Professional Resources for Web Developers

Portfolio Resources

  • codeburst.io Codeburst.io is home to hundreds of articles on web development, coding, industry news, and tutorials. A quick search for “portfolio” leads to several articles listing top industry examples and examining portfolio hosting options.
  • Skillcrush Skillcrush.com primarily devotes itself to providing affordable coding lessons to aspiring web developers, but their blog also features more than a dozen articles full of advice about building the perfect portfolio.
  • Wix.com One of the leading website builders in the world offers several design portfolio templates for photographers, artists, or web professionals. Here, you can customize your own site without worrying about code.
  • Behance.net Owned by Adobe, Behance.net is part portfolio, part social network. Creating a free account allows you to post portfolio projects and comment on others' projects in the Behance community.
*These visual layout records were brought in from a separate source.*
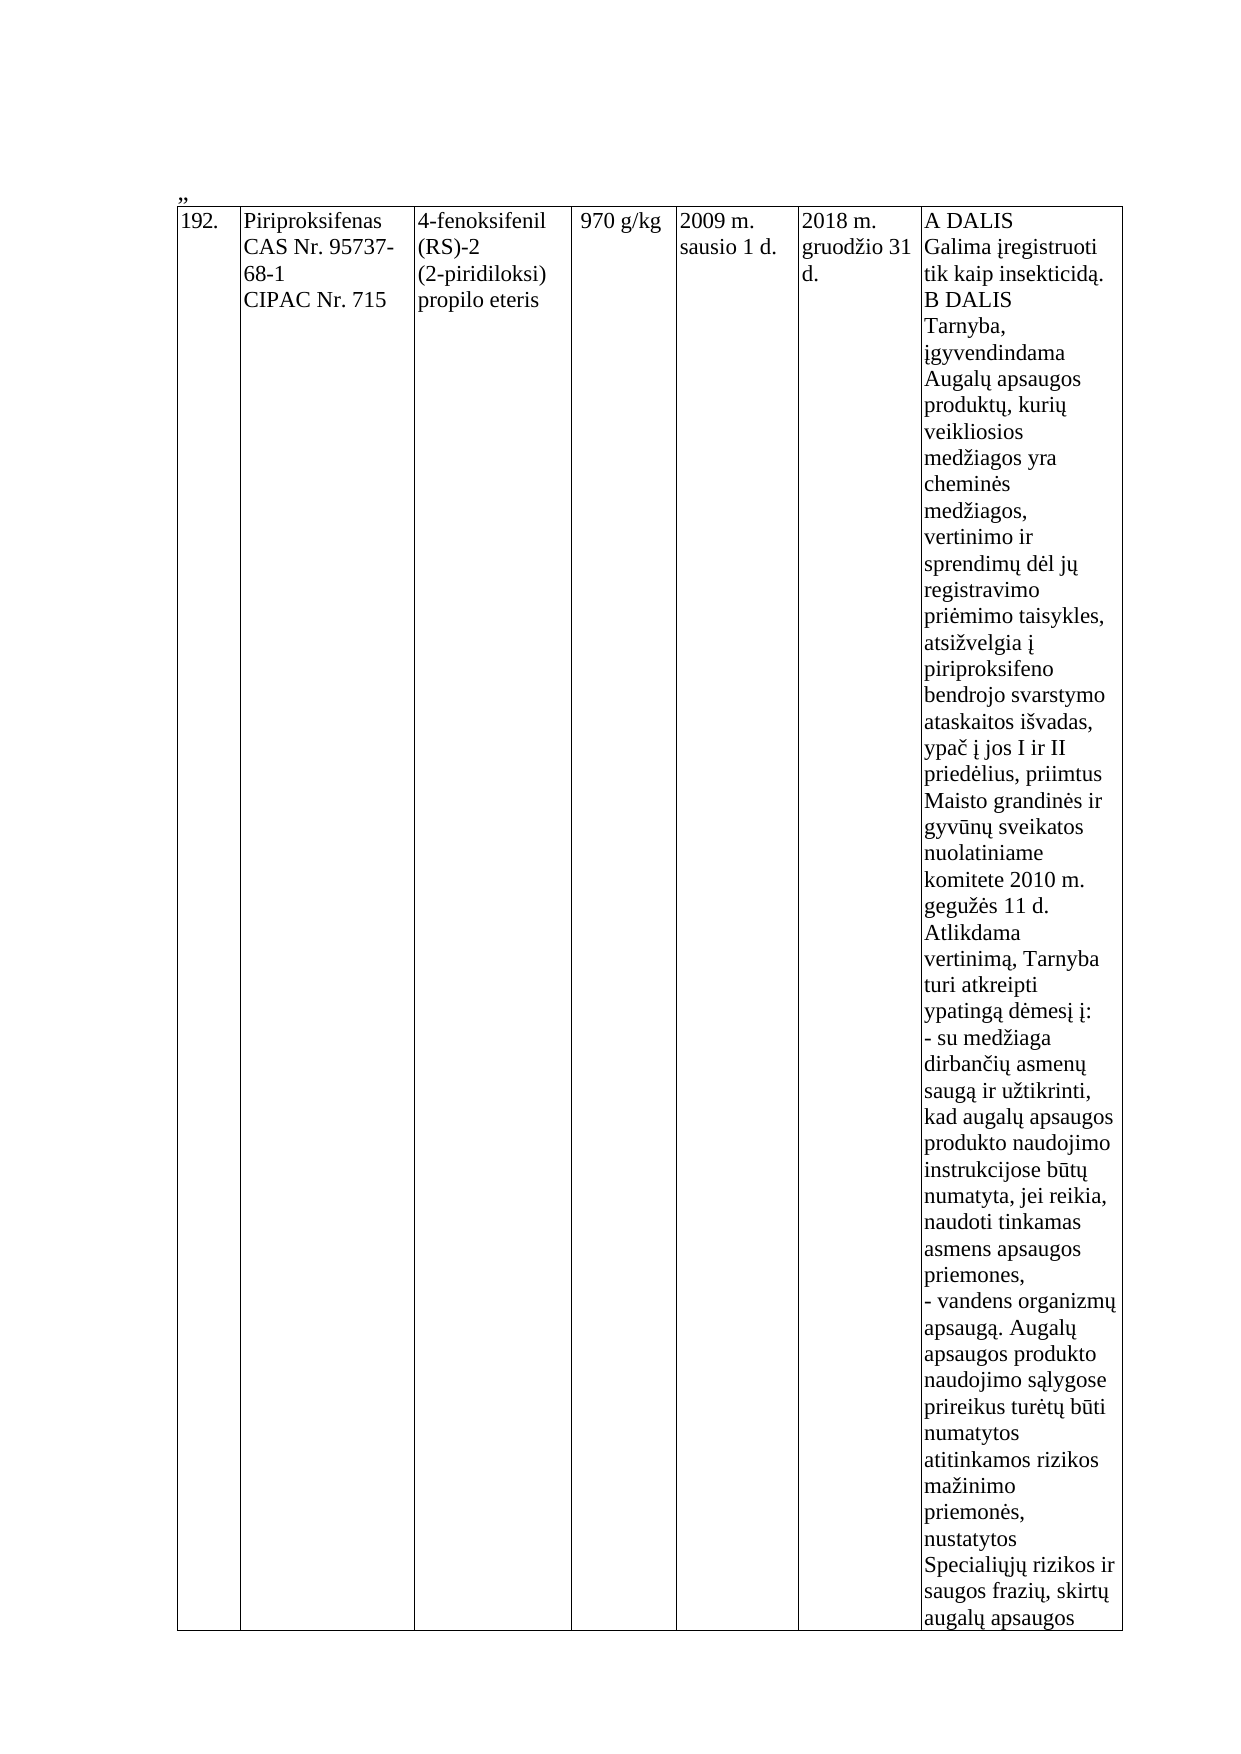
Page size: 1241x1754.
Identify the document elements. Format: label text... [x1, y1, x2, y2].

table_header ≥ 970 g/kg [572, 207, 676, 1630]
table_header 192. [178, 207, 240, 1630]
table_header 4-fenoksifenil (RS)-2 (2-piridiloksi) propilo eteris [415, 207, 571, 1630]
table_header A DALIS Galima įregistruoti tik kaip insekticidą. B DALIS Tarnyba, įgyvendindama Augalų apsaugos produktų, kurių veikliosios medžiagos yra cheminės medžiagos, vertinimo ir sprendimų dėl jų registravimo priėmimo taisykles, atsižvelgia į piriproksifeno bendrojo svarstymo ataskaitos išvadas, ypač į jos I ir II priedėlius, priimtus Maisto grandinės ir gyvūnų sveikatos nuolatiniame komitete 2010 m. gegužės 11 d. Atlikdama vertinimą, Tarnyba turi atkreipti ypatingą dėmesį į: - su medžiaga dirbančių asmenų saugą ir užtikrinti, kad augalų apsaugos produkto naudojimo instrukcijose būtų numatyta, jei reikia, naudoti tinkamas asmens apsaugos priemones, - vandens organizmų apsaugą. Augalų apsaugos produkto naudojimo sąlygose prireikus turėtų būti numatytos atitinkamos rizikos mažinimo priemonės, nustatytos Specialiųjų rizikos ir saugos frazių, skirtų augalų apsaugos [922, 207, 1122, 1630]
text „ [177, 177, 1181, 206]
table_header 2009 m. sausio 1 d. [677, 207, 798, 1630]
table_header Piriproksifenas CAS Nr. 95737-68-1 CIPAC Nr. 715 [241, 207, 414, 1630]
table_header 2018 m. gruodžio 31 d. [799, 207, 921, 1630]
Professional Organizations

  • WebProfessionals.org Membership with this association of web professionals, active since 1997, provides benefits including third-party discounts, networking opportunities, continuing education trainings, and exclusive access to job postings.
  • International Web Association Representing more than 300,000 members around the world, the International Web Association offers member benefits including a profile in the IWA database, professional development programs, and networking opportunities.
  • Girl Develop It Despite being a relatively new organization founded in 2010, Girl Develop It boasts chapters in more than 60 cities. This organization strives to provide women with access to affordable, judgement-free coding classes.
  • AIGA Founded as the American Institute of Graphic Arts and now known by the shorthand “AIGA,” this professional association welcomes membership from all design fans, students, and professionals, including web designers and developers.

Professional Development

  • The HTML Writers Guild To date, more than 100,000 students have taken an online course from The HTML Writers Guild. These classes taught by working professionals cover topics like beginner HTML, CSS, and Photoshop.
  • W3Schools Well-known as the world's largest web developer website, W3Schools boasts a massive amount of free information, tutorials, and exercises on HTML, CSS, JavaScript, XML, and PHP suitable for beginners and professionals alike.
  • Udemy Access thousands of affordable, online courses on web development (and just about everything else) at Udemy. Taught by vetted professionals, these courses cost a flat fee and include a 30-day money-back guarantee.
  • Amazon Web Services Learn how to use your coding skills to build cloud applications through training and education opportunities with Amazon Web Services. This professional development pathway leads to AWS certification.

Finding a Job

  • Indeed.com The world's largest job site, Indeed.com, serves as a great go-to resource for anyone job searching. Companies large and small use this site to find qualified candidates in their communities.
  • LinkedIn.com In addition to being the top professional networking site in the world, LinkedIn hosts an expansive job board with a variety of filters to help narrow down search results according to your needs and preferences.
  • Upwork Formerly known as Elance, Upwork.com provides a hub for employers and freelance workers to join together. Freelance web developers can search and apply to hundreds of independently-posted job opportunities.
  • Stack Overflow Stack Overflow, one of the largest sites dedicated to programming, hosts a job board specifically for web development professionals. You can filter results by location (including remote work), experience, or your tech preferences.